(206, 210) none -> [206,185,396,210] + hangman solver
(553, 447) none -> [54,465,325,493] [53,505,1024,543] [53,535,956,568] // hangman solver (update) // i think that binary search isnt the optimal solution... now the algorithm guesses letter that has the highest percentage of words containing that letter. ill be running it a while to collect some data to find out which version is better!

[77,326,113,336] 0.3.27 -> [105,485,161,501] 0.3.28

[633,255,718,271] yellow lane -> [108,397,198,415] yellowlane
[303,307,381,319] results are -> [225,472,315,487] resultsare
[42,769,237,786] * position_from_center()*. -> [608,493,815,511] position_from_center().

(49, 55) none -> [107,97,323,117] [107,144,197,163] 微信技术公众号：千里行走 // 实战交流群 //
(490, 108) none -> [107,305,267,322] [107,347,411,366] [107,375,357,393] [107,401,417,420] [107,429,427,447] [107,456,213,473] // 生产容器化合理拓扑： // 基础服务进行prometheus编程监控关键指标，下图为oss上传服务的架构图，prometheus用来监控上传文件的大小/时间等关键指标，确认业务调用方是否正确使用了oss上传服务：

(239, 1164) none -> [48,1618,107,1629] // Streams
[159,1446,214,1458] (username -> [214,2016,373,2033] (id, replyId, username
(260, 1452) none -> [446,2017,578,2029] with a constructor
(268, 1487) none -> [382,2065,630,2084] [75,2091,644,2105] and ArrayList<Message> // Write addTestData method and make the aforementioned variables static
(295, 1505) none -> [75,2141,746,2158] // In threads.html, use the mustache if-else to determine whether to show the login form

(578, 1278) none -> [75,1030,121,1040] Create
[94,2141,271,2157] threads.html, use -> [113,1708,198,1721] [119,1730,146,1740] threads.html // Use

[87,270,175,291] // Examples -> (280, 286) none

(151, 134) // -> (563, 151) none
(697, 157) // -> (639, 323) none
************
# Instructions for the task
Lines from the start of the entries through the one containing "[77,326,113,336] 0.3.27 ->" are to be set down again exactly, both ends included.

# Answer area
(206, 210) none -> [206,185,396,210] + hangman solver
(553, 447) none -> [54,465,325,493] [53,505,1024,543] [53,535,956,568] // hangman solver (update) // i think that binary search isnt the optimal solution... now the algorithm guesses letter that has the highest percentage of words containing that letter. ill be running it a while to collect some data to find out which version is better!

[77,326,113,336] 0.3.27 -> [105,485,161,501] 0.3.28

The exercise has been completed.